Carole Kravetz’ “Taxi Dance” presents another slant on urban loneliness. It’s a lyrical little film about dance, sex and the power of nocturnal body English, set on an abandoned stage where two strangers have a brief, blazing encounter. Saundra Sharp’s “Picking Tribes,” which I already had the pleasure of reviewing for the recent Black Talkies on Parade film competition (where it won first prize), is a marvelous autobiographical tale of a young girl coming gradually to terms with her mixed black and Native American heritages. It packs so much into its narration, music, animation and collage that you seem to experience half a lifetime in barely seven minutes.

Finally there is Rupert Nadeau’s “Tracks,” a nastily funny road picture in which a bearish, sweaty vacuum cleaner salesman (Carlo Michael Mancini) murders his lover and her boyfriend, then takes them along on a perverted parody of the usual love-on-the-run movie, from “Gun Crazy” to “Badlands.” Nadeau seems to owe much of his attack to the Coen brothers (“Blood Simple” and “Raising Arizona”), but he adds some acrid spice and weird tricks of his own.
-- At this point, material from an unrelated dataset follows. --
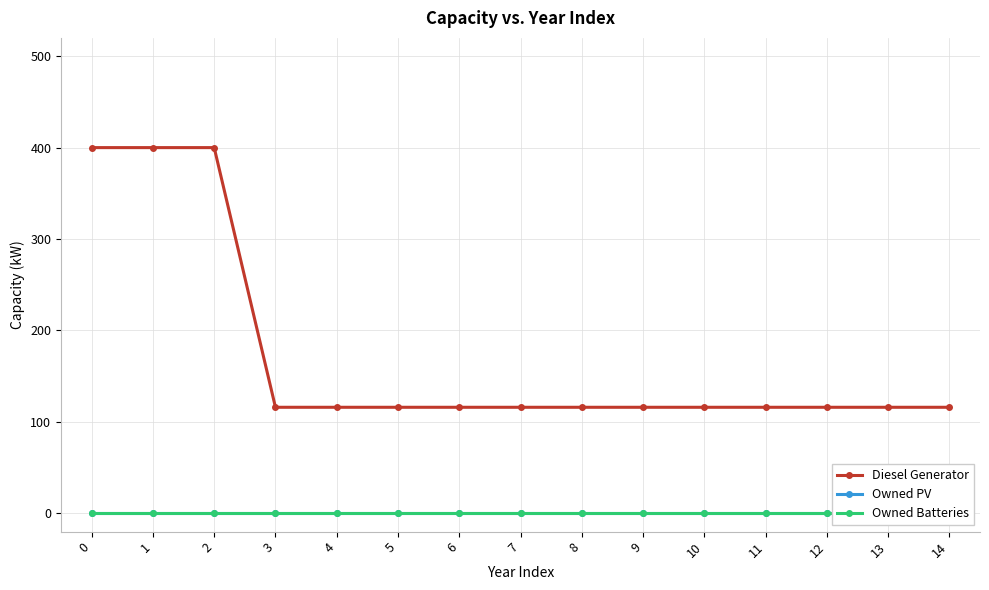

True or false: Diesel Generator and Owned PV intersect in this chart.

False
In one virtuoso shot, the camera plays mirror games while the dead lovers spring to life in a desultory motel dance.

“Tracks” could easily be expanded into a full-length movie. So, with a better ending, could “Loose Ends.” “Taxi Dance” and “Picking Tribes” are fine as they are. And, like the rest of the films, they are a breath of cinematic fresh air in the usual wasteland of crazed slashers, careening cars, deal-making and grosses-worship.